_Dataset records:_
= Beginning of Section =

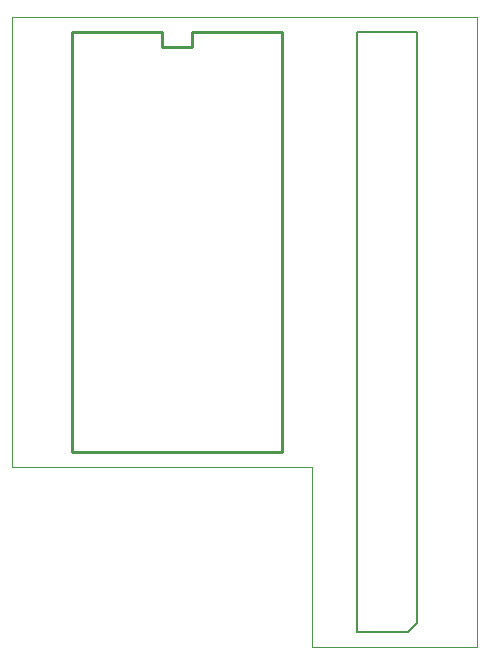
<source format=gto>
G04 (created by PCBNEW (2013-07-07 BZR 4022)-stable) date 8/19/2015 9:17:48 PM*
%MOIN*%
G04 Gerber Fmt 3.4, Leading zero omitted, Abs format*
%FSLAX34Y34*%
G01*
G70*
G90*
G04 APERTURE LIST*
%ADD10C,0.00590551*%
%ADD11C,0.00393701*%
%ADD12C,0.01*%
G04 APERTURE END LIST*
G54D10*
G54D11*
X75000Y-61000D02*
X75000Y-46000D01*
X85000Y-61000D02*
X75000Y-61000D01*
X85000Y-67000D02*
X85000Y-61000D01*
X90500Y-67000D02*
X85000Y-67000D01*
X90500Y-46000D02*
X90500Y-67000D01*
X75000Y-46000D02*
X90500Y-46000D01*
G54D12*
X77000Y-46500D02*
X77000Y-60500D01*
X77000Y-60500D02*
X84000Y-60500D01*
X84000Y-60500D02*
X84000Y-46500D01*
X84000Y-46500D02*
X81000Y-46500D01*
X81000Y-46500D02*
X81000Y-47000D01*
X81000Y-47000D02*
X80000Y-47000D01*
X80000Y-47000D02*
X80000Y-46500D01*
X80000Y-46500D02*
X77000Y-46500D01*
G54D10*
X86500Y-66500D02*
X86500Y-46500D01*
X86500Y-46500D02*
X88500Y-46500D01*
X88500Y-46500D02*
X88500Y-66200D01*
X88500Y-66200D02*
X88200Y-66500D01*
X88200Y-66500D02*
X86500Y-66500D01*
M02*

</source>
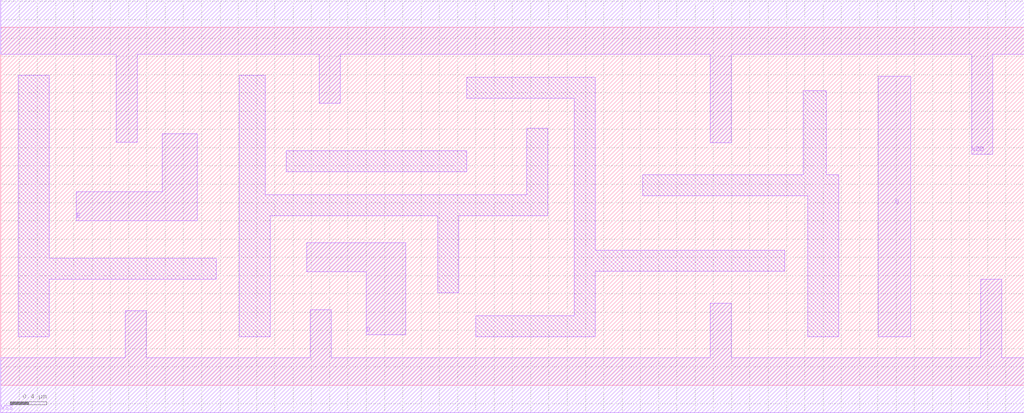
<source format=lef>
# Copyright 2022 GlobalFoundries PDK Authors
#
# Licensed under the Apache License, Version 2.0 (the "License");
# you may not use this file except in compliance with the License.
# You may obtain a copy of the License at
#
#      http://www.apache.org/licenses/LICENSE-2.0
#
# Unless required by applicable law or agreed to in writing, software
# distributed under the License is distributed on an "AS IS" BASIS,
# WITHOUT WARRANTIES OR CONDITIONS OF ANY KIND, either express or implied.
# See the License for the specific language governing permissions and
# limitations under the License.

MACRO gf180mcu_fd_sc_mcu7t5v0__latq_1
  CLASS core ;
  FOREIGN gf180mcu_fd_sc_mcu7t5v0__latq_1 0.0 0.0 ;
  ORIGIN 0 0 ;
  SYMMETRY X Y ;
  SITE GF018hv5v_mcu_sc7 ;
  SIZE 11.2 BY 3.92 ;
  PIN D
    DIRECTION INPUT ;
    ANTENNAGATEAREA 0.552 ;
    PORT
      LAYER Metal1 ;
        POLYGON 3.35 1.24 4 1.24 4 0.55 4.43 0.55 4.43 1.56 3.35 1.56  ;
    END
  END D
  PIN E
    DIRECTION INPUT ;
    USE clock ;
    ANTENNAGATEAREA 0.736 ;
    PORT
      LAYER Metal1 ;
        POLYGON 0.825 1.8 2.15 1.8 2.15 2.75 1.77 2.75 1.77 2.12 0.825 2.12  ;
    END
  END E
  PIN Q
    DIRECTION OUTPUT ;
    ANTENNADIFFAREA 0.8976 ;
    PORT
      LAYER Metal1 ;
        POLYGON 9.605 0.53 9.96 0.53 9.96 3.38 9.605 3.38  ;
    END
  END Q
  PIN VDD
    DIRECTION INOUT ;
    USE power ;
    SHAPE ABUTMENT ;
    PORT
      LAYER Metal1 ;
        POLYGON 0 3.62 1.265 3.62 1.265 2.66 1.495 2.66 1.495 3.62 2.36 3.62 3.485 3.62 3.485 3.085 3.715 3.085 3.715 3.62 5.1 3.62 7.765 3.62 7.765 2.655 7.995 2.655 7.995 3.62 9.17 3.62 10.625 3.62 10.625 2.53 10.855 2.53 10.855 3.62 11.2 3.62 11.2 4.22 9.17 4.22 5.1 4.22 2.36 4.22 0 4.22  ;
    END
  END VDD
  PIN VSS
    DIRECTION INOUT ;
    USE ground ;
    SHAPE ABUTMENT ;
    PORT
      LAYER Metal1 ;
        POLYGON 0 -0.3 11.2 -0.3 11.2 0.3 10.955 0.3 10.955 1.16 10.725 1.16 10.725 0.3 7.995 0.3 7.995 0.895 7.765 0.895 7.765 0.3 3.615 0.3 3.615 0.825 3.385 0.825 3.385 0.3 1.595 0.3 1.595 0.815 1.365 0.815 1.365 0.3 0 0.3  ;
    END
  END VSS
  OBS
      LAYER Metal1 ;
        POLYGON 0.19 0.53 0.53 0.53 0.53 1.16 2.36 1.16 2.36 1.39 0.53 1.39 0.53 3.39 0.19 3.39  ;
        POLYGON 3.125 2.335 5.1 2.335 5.1 2.565 3.125 2.565  ;
        POLYGON 2.61 0.53 2.95 0.53 2.95 1.855 4.785 1.855 4.785 1.01 5.015 1.01 5.015 1.855 5.985 1.855 5.985 2.81 5.755 2.81 5.755 2.085 2.895 2.085 2.895 3.39 2.61 3.39  ;
        POLYGON 5.1 3.14 6.275 3.14 6.275 0.76 5.2 0.76 5.2 0.53 6.505 0.53 6.505 1.245 8.58 1.245 8.58 1.475 6.505 1.475 6.505 3.37 5.1 3.37  ;
        POLYGON 7.025 2.075 8.83 2.075 8.83 0.53 9.17 0.53 9.17 2.305 9.035 2.305 9.035 3.225 8.785 3.225 8.785 2.305 7.025 2.305  ;
  END
END gf180mcu_fd_sc_mcu7t5v0__latq_1

</source>
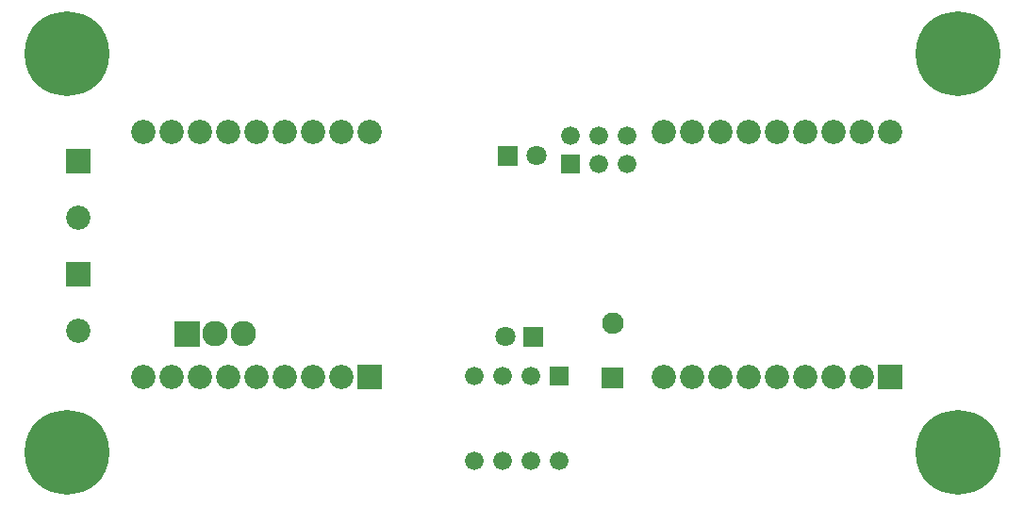
<source format=gbr>
G04 start of page 7 for group -4062 idx -4062 *
G04 Title: (unknown), soldermask *
G04 Creator: pcb 20110918 *
G04 CreationDate: Tue 05 Feb 2013 03:16:39 AM GMT UTC *
G04 For: railfan *
G04 Format: Gerber/RS-274X *
G04 PCB-Dimensions: 350000 175000 *
G04 PCB-Coordinate-Origin: lower left *
%MOIN*%
%FSLAX25Y25*%
%LNBOTTOMMASK*%
%ADD78C,0.0710*%
%ADD77C,0.0660*%
%ADD76C,0.0760*%
%ADD75C,0.0900*%
%ADD74C,0.0860*%
%ADD73C,0.0001*%
%ADD72C,0.2997*%
G54D72*X17000Y17000D03*
Y158000D03*
G54D73*G36*
X16700Y124300D02*Y115700D01*
X25300D01*
Y124300D01*
X16700D01*
G37*
G54D74*X21000Y100000D03*
G54D73*G36*
X16700Y84300D02*Y75700D01*
X25300D01*
Y84300D01*
X16700D01*
G37*
G54D74*X21000Y60000D03*
G54D75*X79500Y59000D03*
X69500D03*
G54D73*G36*
X55000Y63500D02*Y54500D01*
X64000D01*
Y63500D01*
X55000D01*
G37*
G54D74*X74000Y43700D03*
Y130300D03*
X64000D03*
X54000D03*
X44000D03*
X64000Y43700D03*
X54000D03*
X44000D03*
G54D72*X332000Y17000D03*
G54D73*G36*
X303700Y48000D02*Y39400D01*
X312300D01*
Y48000D01*
X303700D01*
G37*
G54D74*X298000Y43700D03*
X288000D03*
X278000D03*
X268000D03*
X258000D03*
G54D72*X332000Y158000D03*
G54D74*X308000Y130300D03*
X298000D03*
X288000D03*
X278000D03*
X268000D03*
X258000D03*
X248000Y43700D03*
X238000D03*
X228000D03*
G54D73*G36*
X206200Y47194D02*Y39594D01*
X213800D01*
Y47194D01*
X206200D01*
G37*
G54D76*X210000Y62606D03*
G54D73*G36*
X187700Y47300D02*Y40700D01*
X194300D01*
Y47300D01*
X187700D01*
G37*
G54D77*X181000Y44000D03*
X171000D03*
X161000D03*
G54D73*G36*
X178450Y61550D02*Y54450D01*
X185550D01*
Y61550D01*
X178450D01*
G37*
G54D78*X172000Y58000D03*
G54D77*X161000Y14000D03*
X171000D03*
X181000D03*
X191000D03*
G54D73*G36*
X119700Y48000D02*Y39400D01*
X128300D01*
Y48000D01*
X119700D01*
G37*
G54D74*X114000Y43700D03*
X104000D03*
X94000D03*
X84000D03*
X248000Y130300D03*
X238000D03*
X228000D03*
G54D77*X205000Y119000D03*
X215000D03*
X205000Y129000D03*
X215000D03*
G54D73*G36*
X169450Y125550D02*Y118450D01*
X176550D01*
Y125550D01*
X169450D01*
G37*
G54D78*X183000Y122000D03*
G54D73*G36*
X191700Y122300D02*Y115700D01*
X198300D01*
Y122300D01*
X191700D01*
G37*
G54D77*X195000Y129000D03*
G54D74*X124000Y130300D03*
X114000D03*
X104000D03*
X94000D03*
X84000D03*
M02*

</source>
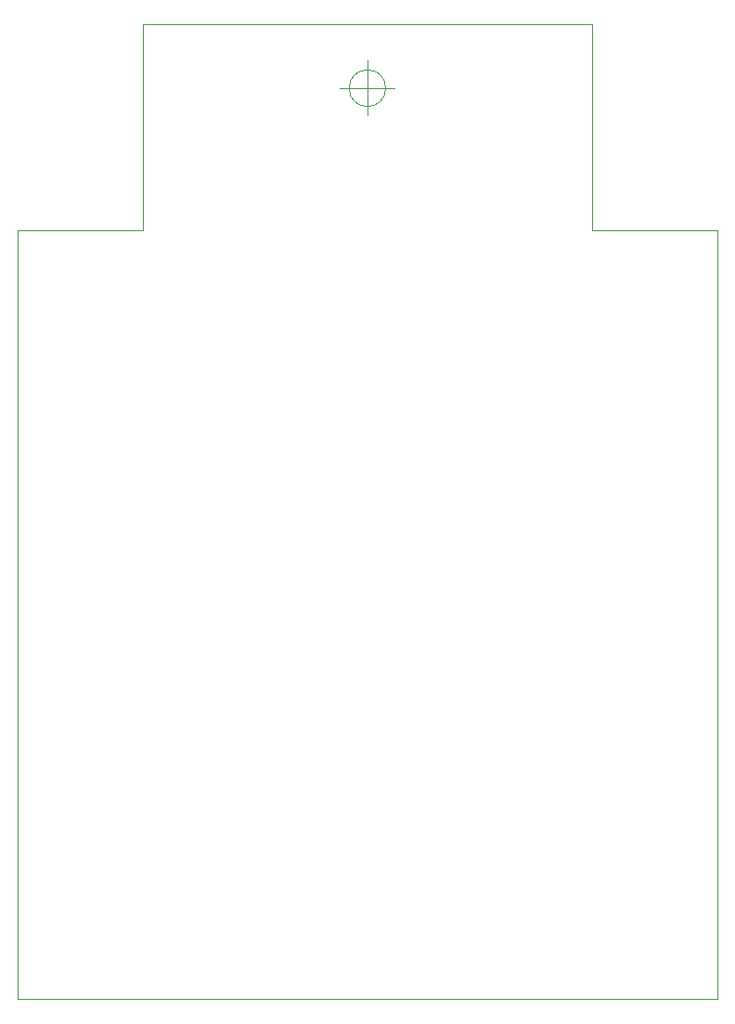
<source format=gbr>
%TF.GenerationSoftware,KiCad,Pcbnew,5.1.10-1.fc33*%
%TF.CreationDate,2021-06-14T19:53:07+02:00*%
%TF.ProjectId,xecar524,78656361-7235-4323-942e-6b696361645f,rev?*%
%TF.SameCoordinates,Original*%
%TF.FileFunction,Profile,NP*%
%FSLAX46Y46*%
G04 Gerber Fmt 4.6, Leading zero omitted, Abs format (unit mm)*
G04 Created by KiCad (PCBNEW 5.1.10-1.fc33) date 2021-06-14 19:53:07*
%MOMM*%
%LPD*%
G01*
G04 APERTURE LIST*
%TA.AperFunction,Profile*%
%ADD10C,0.050000*%
%TD*%
G04 APERTURE END LIST*
D10*
X118100000Y-133600000D02*
X181900000Y-133600000D01*
X181900000Y-63500000D02*
X181900000Y-133600000D01*
X118100000Y-63500000D02*
X118100000Y-133600000D01*
X129500000Y-63500000D02*
X118100000Y-63500000D01*
X170500000Y-63500000D02*
X181900000Y-63500000D01*
X129500000Y-44700000D02*
X170500000Y-44700000D01*
X170500000Y-44700000D02*
X170500000Y-63500000D01*
X129500000Y-44700000D02*
X129500000Y-63500000D01*
X151666666Y-50500000D02*
G75*
G03*
X151666666Y-50500000I-1666666J0D01*
G01*
X147500000Y-50500000D02*
X152500000Y-50500000D01*
X150000000Y-48000000D02*
X150000000Y-53000000D01*
M02*

</source>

= End of Section =

Please give back exactly the lines of the listing above that run from the one containing "POLYGON 9.605 0.53" through the one containing "POLYGON 3.125 2.335", and only those.

_Completed exercise:_
        POLYGON 9.605 0.53 9.96 0.53 9.96 3.38 9.605 3.38  ;
    END
  END Q
  PIN VDD
    DIRECTION INOUT ;
    USE power ;
    SHAPE ABUTMENT ;
    PORT
      LAYER Metal1 ;
        POLYGON 0 3.62 1.265 3.62 1.265 2.66 1.495 2.66 1.495 3.62 2.36 3.62 3.485 3.62 3.485 3.085 3.715 3.085 3.715 3.62 5.1 3.62 7.765 3.62 7.765 2.655 7.995 2.655 7.995 3.62 9.17 3.62 10.625 3.62 10.625 2.53 10.855 2.53 10.855 3.62 11.2 3.62 11.2 4.22 9.17 4.22 5.1 4.22 2.36 4.22 0 4.22  ;
    END
  END VDD
  PIN VSS
    DIRECTION INOUT ;
    USE ground ;
    SHAPE ABUTMENT ;
    PORT
      LAYER Metal1 ;
        POLYGON 0 -0.3 11.2 -0.3 11.2 0.3 10.955 0.3 10.955 1.16 10.725 1.16 10.725 0.3 7.995 0.3 7.995 0.895 7.765 0.895 7.765 0.3 3.615 0.3 3.615 0.825 3.385 0.825 3.385 0.3 1.595 0.3 1.595 0.815 1.365 0.815 1.365 0.3 0 0.3  ;
    END
  END VSS
  OBS
      LAYER Metal1 ;
        POLYGON 0.19 0.53 0.53 0.53 0.53 1.16 2.36 1.16 2.36 1.39 0.53 1.39 0.53 3.39 0.19 3.39  ;
        POLYGON 3.125 2.335 5.1 2.335 5.1 2.565 3.125 2.565  ;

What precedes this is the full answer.